╭─ Dataset records

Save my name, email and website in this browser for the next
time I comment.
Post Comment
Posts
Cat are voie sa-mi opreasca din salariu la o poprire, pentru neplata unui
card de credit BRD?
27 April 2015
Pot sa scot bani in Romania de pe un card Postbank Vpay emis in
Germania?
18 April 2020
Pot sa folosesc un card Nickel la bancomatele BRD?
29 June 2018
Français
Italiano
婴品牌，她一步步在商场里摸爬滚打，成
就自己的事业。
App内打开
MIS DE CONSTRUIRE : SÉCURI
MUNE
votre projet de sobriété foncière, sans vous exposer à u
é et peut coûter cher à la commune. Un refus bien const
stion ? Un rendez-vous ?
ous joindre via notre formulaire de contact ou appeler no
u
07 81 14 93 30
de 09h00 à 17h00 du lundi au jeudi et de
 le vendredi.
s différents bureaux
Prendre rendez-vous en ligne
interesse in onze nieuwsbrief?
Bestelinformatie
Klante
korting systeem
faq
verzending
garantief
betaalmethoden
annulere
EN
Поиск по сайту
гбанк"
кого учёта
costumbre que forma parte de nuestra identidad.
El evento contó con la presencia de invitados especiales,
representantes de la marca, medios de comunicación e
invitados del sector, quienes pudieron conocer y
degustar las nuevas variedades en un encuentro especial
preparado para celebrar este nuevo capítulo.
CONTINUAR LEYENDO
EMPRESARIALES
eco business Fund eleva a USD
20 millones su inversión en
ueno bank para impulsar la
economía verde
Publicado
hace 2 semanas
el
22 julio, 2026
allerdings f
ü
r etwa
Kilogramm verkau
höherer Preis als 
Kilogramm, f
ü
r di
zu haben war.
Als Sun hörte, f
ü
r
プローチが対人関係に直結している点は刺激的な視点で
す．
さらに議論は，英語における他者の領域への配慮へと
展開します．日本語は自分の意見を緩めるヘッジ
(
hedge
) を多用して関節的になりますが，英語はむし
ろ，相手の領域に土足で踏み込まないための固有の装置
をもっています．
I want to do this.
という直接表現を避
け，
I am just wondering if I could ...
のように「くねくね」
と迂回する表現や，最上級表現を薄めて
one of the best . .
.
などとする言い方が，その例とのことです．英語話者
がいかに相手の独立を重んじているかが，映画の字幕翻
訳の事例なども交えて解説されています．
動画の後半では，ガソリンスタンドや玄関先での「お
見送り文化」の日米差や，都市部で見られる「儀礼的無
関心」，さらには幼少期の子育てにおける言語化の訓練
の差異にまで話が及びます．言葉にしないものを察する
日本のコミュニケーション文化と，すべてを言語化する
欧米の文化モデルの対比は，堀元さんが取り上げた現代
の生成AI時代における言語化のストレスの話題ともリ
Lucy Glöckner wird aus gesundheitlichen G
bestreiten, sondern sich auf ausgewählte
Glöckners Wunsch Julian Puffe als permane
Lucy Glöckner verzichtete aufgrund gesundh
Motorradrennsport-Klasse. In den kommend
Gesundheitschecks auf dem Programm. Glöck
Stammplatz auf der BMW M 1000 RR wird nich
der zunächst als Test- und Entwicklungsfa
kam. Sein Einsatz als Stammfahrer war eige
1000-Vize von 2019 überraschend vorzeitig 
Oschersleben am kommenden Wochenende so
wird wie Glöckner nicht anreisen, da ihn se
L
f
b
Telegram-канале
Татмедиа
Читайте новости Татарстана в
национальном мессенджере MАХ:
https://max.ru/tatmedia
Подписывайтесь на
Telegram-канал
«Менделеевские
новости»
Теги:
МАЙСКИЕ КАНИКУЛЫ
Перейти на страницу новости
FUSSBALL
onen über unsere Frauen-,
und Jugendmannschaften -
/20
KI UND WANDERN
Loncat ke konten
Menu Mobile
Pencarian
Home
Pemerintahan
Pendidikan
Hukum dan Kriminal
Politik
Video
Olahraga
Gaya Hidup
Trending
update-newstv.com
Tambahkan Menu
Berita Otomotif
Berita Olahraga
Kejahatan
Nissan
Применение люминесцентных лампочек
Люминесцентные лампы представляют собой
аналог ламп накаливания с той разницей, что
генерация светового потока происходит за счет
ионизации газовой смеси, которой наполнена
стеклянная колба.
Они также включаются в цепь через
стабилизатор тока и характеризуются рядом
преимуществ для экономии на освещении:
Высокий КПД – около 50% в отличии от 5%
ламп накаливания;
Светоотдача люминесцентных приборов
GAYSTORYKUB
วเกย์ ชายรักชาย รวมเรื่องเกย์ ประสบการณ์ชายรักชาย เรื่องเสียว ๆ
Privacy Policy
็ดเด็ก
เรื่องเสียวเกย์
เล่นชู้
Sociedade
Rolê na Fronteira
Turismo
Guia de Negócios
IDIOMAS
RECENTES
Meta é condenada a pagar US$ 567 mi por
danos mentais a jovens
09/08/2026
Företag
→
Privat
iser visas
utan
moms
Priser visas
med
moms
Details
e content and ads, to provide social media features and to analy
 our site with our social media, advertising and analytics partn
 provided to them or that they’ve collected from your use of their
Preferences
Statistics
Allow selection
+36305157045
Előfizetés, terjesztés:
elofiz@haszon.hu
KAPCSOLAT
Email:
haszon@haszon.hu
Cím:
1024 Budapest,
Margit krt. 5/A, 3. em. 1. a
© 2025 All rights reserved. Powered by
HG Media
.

╰─

- **Directive**
Down to the final line, the data above must be copied exactly.

- **Result for this exercise**
Save my name, email and website in this browser for the next
time I comment.
Post Comment
Posts
Cat are voie sa-mi opreasca din salariu la o poprire, pentru neplata unui
card de credit BRD?
27 April 2015
Pot sa scot bani in Romania de pe un card Postbank Vpay emis in
Germania?
18 April 2020
Pot sa folosesc un card Nickel la bancomatele BRD?
29 June 2018
Français
Italiano
婴品牌，她一步步在商场里摸爬滚打，成
就自己的事业。
App内打开
MIS DE CONSTRUIRE : SÉCURI
MUNE
votre projet de sobriété foncière, sans vous exposer à u
é et peut coûter cher à la commune. Un refus bien const
stion ? Un rendez-vous ?
ous joindre via notre formulaire de contact ou appeler no
u
07 81 14 93 30
de 09h00 à 17h00 du lundi au jeudi et de
 le vendredi.
s différents bureaux
Prendre rendez-vous en ligne
interesse in onze nieuwsbrief?
Bestelinformatie
Klante
korting systeem
faq
verzending
garantief
betaalmethoden
annulere
EN
Поиск по сайту
гбанк"
кого учёта
costumbre que forma parte de nuestra identidad.
El evento contó con la presencia de invitados especiales,
representantes de la marca, medios de comunicación e
invitados del sector, quienes pudieron conocer y
degustar las nuevas variedades en un encuentro especial
preparado para celebrar este nuevo capítulo.
CONTINUAR LEYENDO
EMPRESARIALES
eco business Fund eleva a USD
20 millones su inversión en
ueno bank para impulsar la
economía verde
Publicado
hace 2 semanas
el
22 julio, 2026
allerdings f
ü
r etwa
Kilogramm verkau
höherer Preis als 
Kilogramm, f
ü
r di
zu haben war.
Als Sun hörte, f
ü
r
プローチが対人関係に直結している点は刺激的な視点で
す．
さらに議論は，英語における他者の領域への配慮へと
展開します．日本語は自分の意見を緩めるヘッジ
(
hedge
) を多用して関節的になりますが，英語はむし
ろ，相手の領域に土足で踏み込まないための固有の装置
をもっています．
I want to do this.
という直接表現を避
け，
I am just wondering if I could ...
のように「くねくね」
と迂回する表現や，最上級表現を薄めて
one of the best . .
.
などとする言い方が，その例とのことです．英語話者
がいかに相手の独立を重んじているかが，映画の字幕翻
訳の事例なども交えて解説されています．
動画の後半では，ガソリンスタンドや玄関先での「お
見送り文化」の日米差や，都市部で見られる「儀礼的無
関心」，さらには幼少期の子育てにおける言語化の訓練
の差異にまで話が及びます．言葉にしないものを察する
日本のコミュニケーション文化と，すべてを言語化する
欧米の文化モデルの対比は，堀元さんが取り上げた現代
の生成AI時代における言語化のストレスの話題ともリ
Lucy Glöckner wird aus gesundheitlichen G
bestreiten, sondern sich auf ausgewählte
Glöckners Wunsch Julian Puffe als permane
Lucy Glöckner verzichtete aufgrund gesundh
Motorradrennsport-Klasse. In den kommend
Gesundheitschecks auf dem Programm. Glöck
Stammplatz auf der BMW M 1000 RR wird nich
der zunächst als Test- und Entwicklungsfa
kam. Sein Einsatz als Stammfahrer war eige
1000-Vize von 2019 überraschend vorzeitig 
Oschersleben am kommenden Wochenende so
wird wie Glöckner nicht anreisen, da ihn se
L
f
b
Telegram-канале
Татмедиа
Читайте новости Татарстана в
национальном мессенджере MАХ:
https://max.ru/tatmedia
Подписывайтесь на
Telegram-канал
«Менделеевские
новости»
Теги:
МАЙСКИЕ КАНИКУЛЫ
Перейти на страницу новости
FUSSBALL
onen über unsere Frauen-,
und Jugendmannschaften -
/20
KI UND WANDERN
Loncat ke konten
Menu Mobile
Pencarian
Home
Pemerintahan
Pendidikan
Hukum dan Kriminal
Politik
Video
Olahraga
Gaya Hidup
Trending
update-newstv.com
Tambahkan Menu
Berita Otomotif
Berita Olahraga
Kejahatan
Nissan
Применение люминесцентных лампочек
Люминесцентные лампы представляют собой
аналог ламп накаливания с той разницей, что
генерация светового потока происходит за счет
ионизации газовой смеси, которой наполнена
стеклянная колба.
Они также включаются в цепь через
стабилизатор тока и характеризуются рядом
преимуществ для экономии на освещении:
Высокий КПД – около 50% в отличии от 5%
ламп накаливания;
Светоотдача люминесцентных приборов
GAYSTORYKUB
วเกย์ ชายรักชาย รวมเรื่องเกย์ ประสบการณ์ชายรักชาย เรื่องเสียว ๆ
Privacy Policy
็ดเด็ก
เรื่องเสียวเกย์
เล่นชู้
Sociedade
Rolê na Fronteira
Turismo
Guia de Negócios
IDIOMAS
RECENTES
Meta é condenada a pagar US$ 567 mi por
danos mentais a jovens
09/08/2026
Företag
→
Privat
iser visas
utan
moms
Priser visas
med
moms
Details
e content and ads, to provide social media features and to analy
 our site with our social media, advertising and analytics partn
 provided to them or that they’ve collected from your use of their
Preferences
Statistics
Allow selection
+36305157045
Előfizetés, terjesztés:
elofiz@haszon.hu
KAPCSOLAT
Email:
haszon@haszon.hu
Cím:
1024 Budapest,
Margit krt. 5/A, 3. em. 1. a
© 2025 All rights reserved. Powered by
HG Media
.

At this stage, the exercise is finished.